The panel of retired judges consists of Cruz Reynoso, LaDoris Cordell and Dickran Tevrizian. Reynoso is a former associate justice of the California Supreme Court and vice chair of the U.S. Commission on Civil Rights. Cordell was a Santa Clara County Superior Court judge for 19 years and is currently the independent auditor for the San Jose Police Department. Tevrizian was a federal judge in California's Central District for more than 20 years, retiring in 2007.

"Police officers have to abide by the constitutional protections that are guaranteed to each and every one of us as citizens or residents of this country," he said. "I feel very strongly about that, and that’s why I agreed to come aboard."
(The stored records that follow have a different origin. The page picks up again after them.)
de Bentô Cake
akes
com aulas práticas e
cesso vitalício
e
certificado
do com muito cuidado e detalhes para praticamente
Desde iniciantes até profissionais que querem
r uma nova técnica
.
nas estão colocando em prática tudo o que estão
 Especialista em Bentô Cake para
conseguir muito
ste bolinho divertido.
San Francisco Police Chief Greg Suhr recommended firing seven officers who exchanged texts with former SFPD Sgt. Ian Furminger, who was convicted of federal fraud and conspiracy to violate civil rights charges in December. Furminger was sentenced to three years and five months in prison.
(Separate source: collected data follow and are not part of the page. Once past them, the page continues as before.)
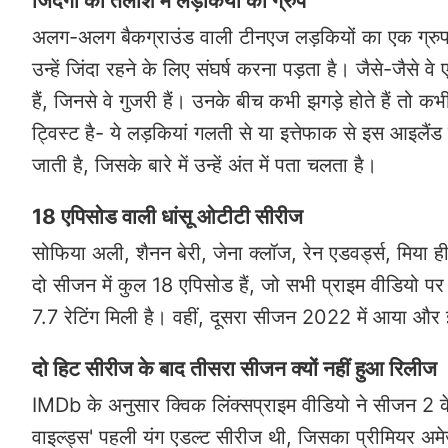
जिंदगी की तलाश में लड़कियों का ग्रुप
अलग-अलग बैकग्राउंड वाली टीनएज लड़कियों का एक ग्रुप
उन्हें जिंदा रहने के लिए संघर्ष करना पड़ता है। जैसे-जैसे वे
हैं, जिनसे वे गुजरी हैं। उनके बीच कभी झगड़े होते हैं तो कभ
ट्विस्ट है- ये लड़कियां गलती से या इत्तेफाक से इस आइलै
जाती है, जिसके बारे में उन्हें अंत में पता चलता है।
18 एपिसोड वाली धांसू ओटीटी सीरीज
सोफिया अली, शैनन बेरी, जेना क्लॉज, रेन एडवर्ड्स, मिया ह
दो सीजन में कुल 18 एपिसोड हैं, जो सभी प्राइम वीडियो
7.7 रेटिंग मिली है। वहीं, दूसरा सीजन 2022 में आया और 
दो हिट सीरीज के बाद तीसरा सीजन क्यों नहीं हुआ रिलीज
IMDb के अनुसार क्विक लिंक्सप्राइम वीडियो ने सीजन 2 के ब
वाइल्ड्स' पहली यंग एडल्ट सीरीज थी, जिसका प्रीमियर अ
All the texts implicating a total of 14 officers were recovered from Furminger's phone and made public in a court filing opposing his bail request in March. One officer resigned, and Suhr recommended discipline -- up to termination -- for two more.

Suhr said that the remaining four officers' conduct did not rise to the level of the other 10, and he would handle their discipline. In San Francisco, the chief of police can mete out discipline up to a 10-day suspension. Otherwise it is handled by the civilian Police Commission. The 10 cases referred to the commission are pending.

"San Francisco leads national conversations on equality and fairness instead of racism, sexism and homophobia," Gascón said. "However, as recent revelations have shown, we’re not immune from this epidemic."

But the Rev. Arnold Townsend, with the San Francisco NAACP, said statements of surprise over the racist text messages underscore a divided consciousness in the city.

"I doubt that there was an African-American in San Francisco that was surprised that we have bias in our police department," he said. "That’s the amazing disconnect we have."

The Rev. Amos Brown, head of the San Francisco NAACP, applauded the appointment of the judges.

"Pull the cover off this cesspool of injustice and the criminalization of black people," he said.